------ Data section ------
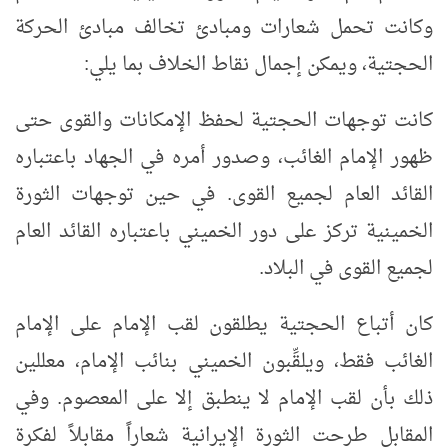
وكانت تحمل شعارات ومبادئ تخالف مبادئ الحركة
الحجتية، ويمكن إجمال نقاط الخلاف بما يلي:
كانت توجهات الحجتية لحفظ الإمكانات والقوى حتى
ظهور الإمام الغائب، وصدور أمره في الجهاد باعتباره
القائد العام لجميع القوى. في حين توجهات الثورة
الخمينية تركز على دور الخميني باعتباره القائد العام
لجميع القوى في البلاد.
كان أتباع الحجتية يطلقون لقب الإمام على الإمام
الغائب فقط، ويلقِّبون الخميني بنائب الإمام، معللين
ذلك بأن لقب الإمام لا ينطبق إلا على المعصوم. وفي
المقابل طرحت الثورة الإيرانية شعاراً مقابلاً لفكرة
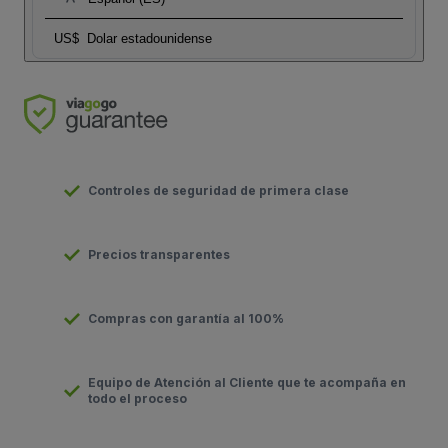
US$
Dolar estadounidense
Controles de seguridad de primera clase
Precios transparentes
Compras con garantía al 100%
Equipo de Atención al Cliente que te acompaña en
todo el proceso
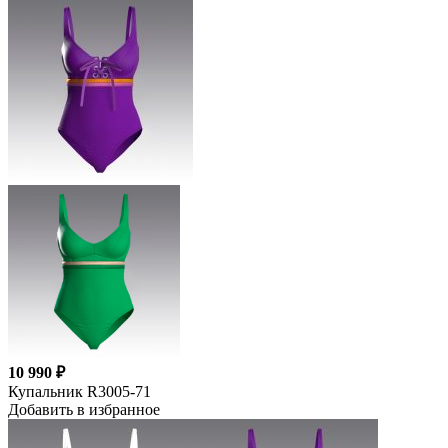
10 990 ₽
Купальник R3005-71
Добавить в избранное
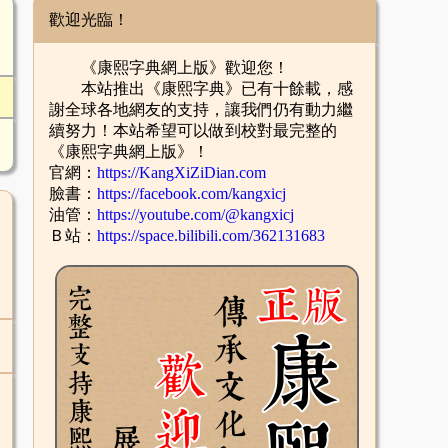
歡迎光臨！
《康熙字典網上版》歡迎您！
本站推出《康熙字典》已有十餘載，感
謝全球各地網友的支持，讓我們仍有動力繼
續努力！本站希望可以做到校對最完整的
《康熙字典網上版》！
官網：
https://KangXiZiDian.com
臉書：
https://facebook.com/kangxicj
油管：
https://youtube.com/@kangxicj
Ｂ站：
https://space.bilibili.com/362131683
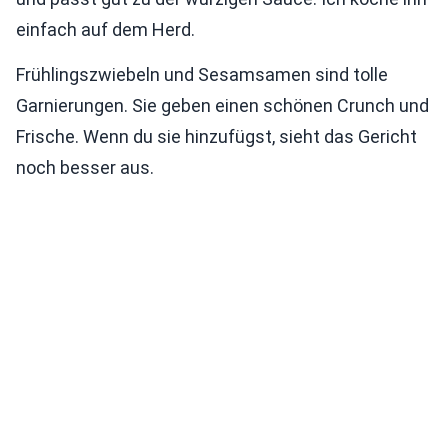
einfach auf dem Herd.
Frühlingszwiebeln und Sesamsamen sind tolle
Garnierungen. Sie geben einen schönen Crunch und
Frische. Wenn du sie hinzufügst, sieht das Gericht
noch besser aus.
------
▶ Exercise directions
Set down exactly, and only, the lines from the one holding "Equipo de Atención" to the end of the records above, leaving every picture out.

▶ Answer for the task
Equipo de Atención al Cliente que te acompaña en
todo el proceso
10 990 ₽
Купальник R3005-71
Добавить в избранное
歡迎光臨！
《康熙字典網上版》歡迎您！
本站推出《康熙字典》已有十餘載，感
謝全球各地網友的支持，讓我們仍有動力繼
續努力！本站希望可以做到校對最完整的
《康熙字典網上版》！
官網：
https://KangXiZiDian.com
臉書：
https://facebook.com/kangxicj
油管：
https://youtube.com/@kangxicj
Ｂ站：
https://space.bilibili.com/362131683
einfach auf dem Herd.
Frühlingszwiebeln und Sesamsamen sind tolle
Garnierungen. Sie geben einen schönen Crunch und
Frische. Wenn du sie hinzufügst, sieht das Gericht
noch besser aus.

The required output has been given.